No lo pensé dos veces cuando mi hermano menor, Darren, perdió su trabajo.
Le envié unos 3000 dólares para ayudarlo con la compra y el alquiler, simplemente para que pudiera recuperarse. Uno hace eso por su familia, ¿no? Sin embargo, he descubierto por las malas que, hasta que es demasiado tarde, ayudar a alguien y ayudarlo pueden parecer muy similares.
Dos semanas después de haberle pagado, vi a Rita, la novia de Darren, etiquetándose en restaurantes de moda y posando con bolsos de diseñador caros. Intenté justificarlo suponiendo lo mejor de Darren. Después de eso, llegué a casa. Había perdido mi televisor. En el fondo de mi armario estaban mi dinero de emergencia, unas zapatillas y mi consola. La clave estaba a solas con Darren.
Lo llamé. Directamente al buzón de voz. “¿Te llevaste mis cosas?”, le escribí.
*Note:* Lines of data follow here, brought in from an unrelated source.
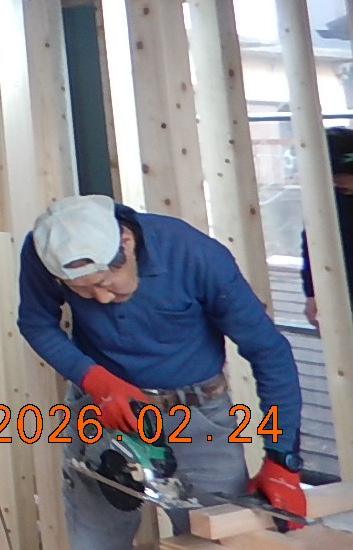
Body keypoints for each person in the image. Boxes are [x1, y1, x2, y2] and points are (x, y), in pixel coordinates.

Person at [17, 194, 305, 549]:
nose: (101, 298)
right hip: (103, 412)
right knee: (96, 541)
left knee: (220, 538)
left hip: (197, 418)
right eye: (83, 291)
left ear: (126, 242)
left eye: (106, 282)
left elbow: (269, 352)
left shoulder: (195, 255)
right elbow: (36, 324)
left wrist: (282, 458)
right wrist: (96, 381)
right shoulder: (45, 250)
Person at [301, 127, 353, 331]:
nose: (336, 182)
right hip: (340, 289)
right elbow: (312, 245)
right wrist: (312, 293)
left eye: (341, 175)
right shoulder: (327, 201)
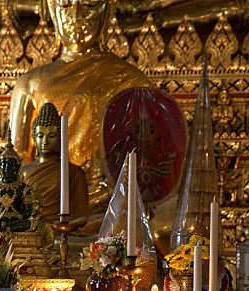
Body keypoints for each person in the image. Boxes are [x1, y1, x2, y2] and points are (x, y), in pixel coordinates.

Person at [9, 0, 150, 214]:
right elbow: (17, 156)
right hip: (47, 205)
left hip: (108, 203)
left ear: (108, 10)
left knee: (162, 226)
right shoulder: (29, 83)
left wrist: (108, 192)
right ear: (50, 10)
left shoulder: (131, 80)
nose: (76, 16)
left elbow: (150, 155)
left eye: (90, 5)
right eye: (65, 5)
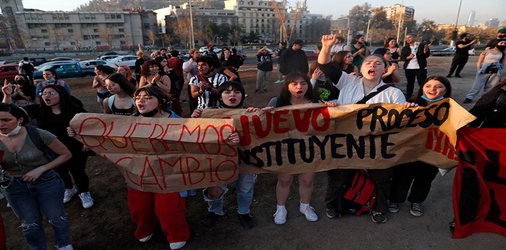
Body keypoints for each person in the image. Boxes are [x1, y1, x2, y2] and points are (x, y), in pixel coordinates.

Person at [318, 34, 406, 224]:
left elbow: (402, 122)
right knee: (338, 175)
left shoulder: (394, 93)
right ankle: (332, 204)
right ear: (361, 67)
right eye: (368, 63)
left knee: (381, 178)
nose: (372, 66)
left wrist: (410, 111)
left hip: (377, 144)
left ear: (385, 69)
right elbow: (325, 65)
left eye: (377, 63)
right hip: (345, 141)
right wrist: (326, 48)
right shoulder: (347, 81)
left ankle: (380, 208)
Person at [0, 103, 73, 249]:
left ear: (20, 119)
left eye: (6, 120)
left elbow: (66, 154)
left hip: (46, 182)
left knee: (56, 218)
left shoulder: (38, 134)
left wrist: (41, 169)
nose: (1, 124)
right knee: (30, 225)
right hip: (14, 187)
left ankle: (64, 244)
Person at [191, 81, 256, 229]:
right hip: (219, 161)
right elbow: (195, 136)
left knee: (245, 188)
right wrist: (193, 120)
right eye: (227, 92)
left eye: (236, 92)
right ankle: (214, 211)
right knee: (214, 189)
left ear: (242, 96)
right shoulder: (209, 114)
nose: (232, 94)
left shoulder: (251, 113)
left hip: (246, 160)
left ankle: (244, 213)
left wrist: (263, 114)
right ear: (220, 97)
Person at [389, 76, 452, 217]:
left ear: (446, 90)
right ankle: (395, 199)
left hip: (433, 152)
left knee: (425, 178)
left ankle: (417, 201)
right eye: (428, 85)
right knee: (402, 176)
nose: (432, 89)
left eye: (438, 86)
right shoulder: (411, 103)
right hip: (409, 151)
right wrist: (405, 110)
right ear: (422, 87)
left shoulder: (452, 108)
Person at [266, 72, 319, 225]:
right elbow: (263, 122)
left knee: (307, 180)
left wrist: (331, 107)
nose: (299, 87)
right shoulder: (277, 102)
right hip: (285, 149)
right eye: (294, 84)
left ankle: (305, 206)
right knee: (284, 179)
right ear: (287, 86)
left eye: (303, 83)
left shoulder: (316, 102)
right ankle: (280, 208)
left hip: (310, 147)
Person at [463, 39, 505, 104]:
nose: (503, 44)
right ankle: (469, 97)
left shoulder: (502, 52)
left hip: (496, 71)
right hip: (484, 69)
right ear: (496, 43)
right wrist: (479, 70)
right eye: (501, 43)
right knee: (477, 85)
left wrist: (500, 72)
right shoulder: (487, 51)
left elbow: (502, 63)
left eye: (505, 43)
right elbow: (479, 61)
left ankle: (484, 98)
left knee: (490, 86)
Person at [400, 34, 431, 100]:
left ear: (414, 38)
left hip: (420, 68)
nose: (408, 39)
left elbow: (426, 55)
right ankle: (408, 96)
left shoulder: (421, 45)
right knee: (410, 83)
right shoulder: (405, 48)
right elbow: (402, 58)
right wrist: (408, 57)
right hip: (409, 68)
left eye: (409, 37)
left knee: (422, 83)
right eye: (406, 38)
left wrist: (426, 49)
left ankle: (425, 96)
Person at [182, 49, 200, 113]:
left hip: (201, 82)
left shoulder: (201, 62)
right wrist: (191, 63)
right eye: (197, 53)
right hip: (192, 83)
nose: (199, 54)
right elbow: (186, 70)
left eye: (199, 53)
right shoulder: (187, 63)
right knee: (193, 99)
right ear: (192, 54)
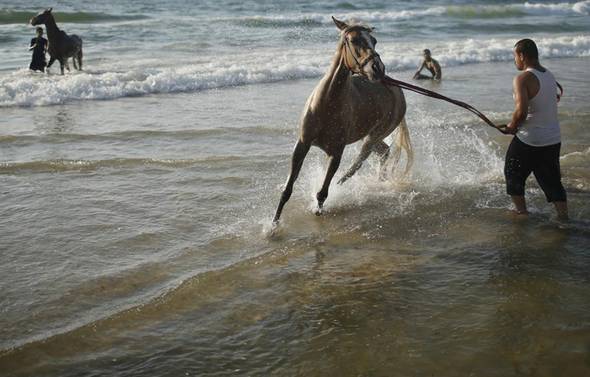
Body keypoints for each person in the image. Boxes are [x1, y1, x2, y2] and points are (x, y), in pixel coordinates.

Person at [498, 38, 568, 220]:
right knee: (552, 181)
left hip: (530, 139)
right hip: (552, 138)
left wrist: (512, 127)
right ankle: (563, 217)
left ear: (522, 55)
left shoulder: (522, 78)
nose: (515, 61)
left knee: (512, 173)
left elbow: (521, 112)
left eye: (515, 56)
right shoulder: (549, 74)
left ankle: (521, 211)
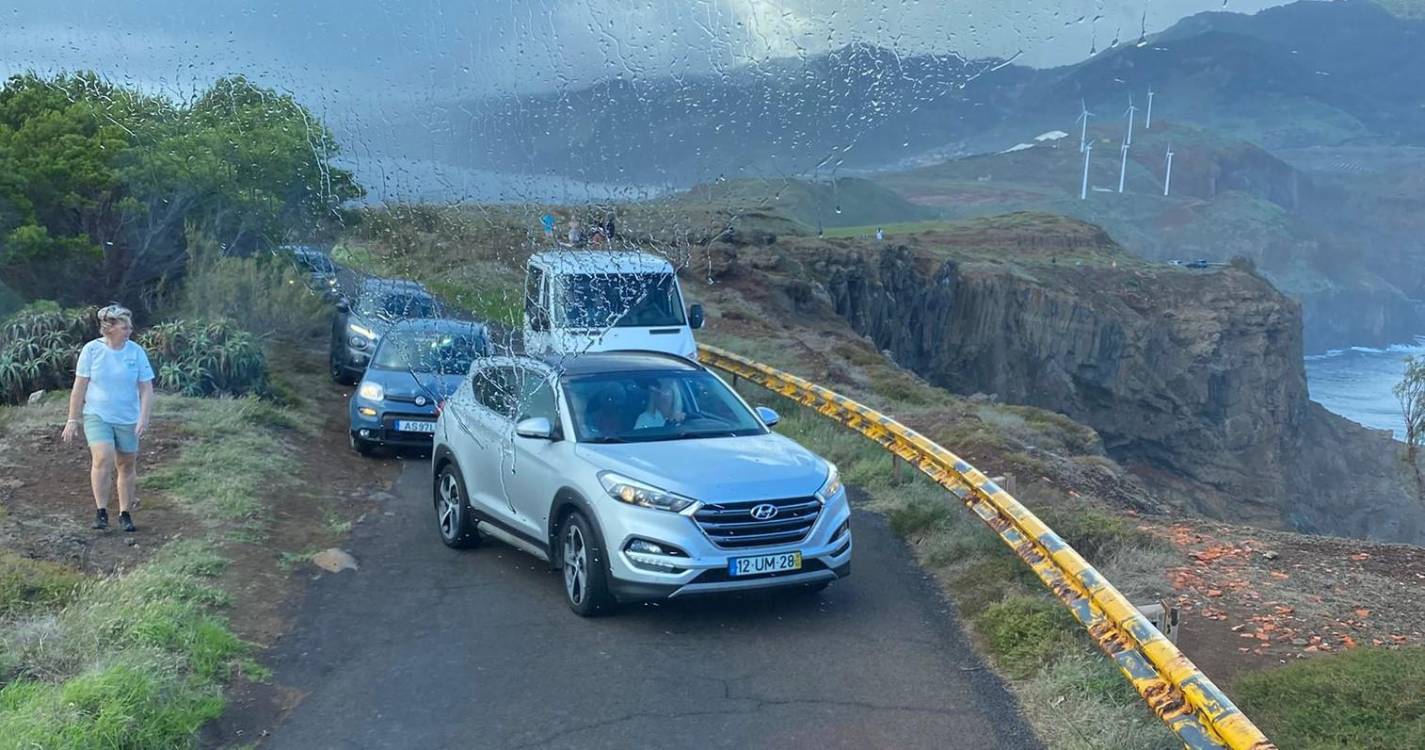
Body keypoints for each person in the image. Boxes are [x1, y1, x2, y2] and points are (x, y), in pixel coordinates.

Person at [61, 304, 155, 532]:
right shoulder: (91, 350)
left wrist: (143, 417)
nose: (129, 330)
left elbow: (146, 388)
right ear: (110, 328)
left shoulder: (136, 352)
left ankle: (125, 513)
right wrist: (73, 419)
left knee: (126, 463)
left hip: (127, 417)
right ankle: (101, 511)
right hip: (97, 414)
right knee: (103, 457)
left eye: (129, 326)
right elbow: (80, 386)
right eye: (124, 327)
Tranquilo. Darren se había quedado en casa de nuestra madre, así que fui allí a la mañana siguiente. Estaba tumbado en el sofá como si nada hubiera pasado. “¿Dónde están mis cosas?”, pregunté. No se inmutó. Las empeñé. Tranquila, las recuperaré en cuanto vuelva a trabajar. Me quedé atónita. “¿Me robaste después de gastarte el dinero que te di?”
Solo con fines ilustrativos.
“Vives solo”, dijo. Sin hijos. Puedes permitírtelo. Mamá intentó explicarle que simplemente necesitaba un poco de tiempo. En ese momento, comprendí que eso era más una forma de consentir que de amor o compasión. Lo denuncié a la policía esa misma tarde. Mientras completaba el papeleo, me temblaba la mano, pero tenía que tomar precauciones.
Dos días después, un Darren furioso llamó.
“¿Me denunciaste a la policía? Eso da frío”. “No”, respondí. “Robarle a tu propio hermano da frío”. El televisor se había ido para siempre, pero pude recuperar algunas de mis pertenencias de la casa de empeños, cambiar las cerraduras y bloquear su número.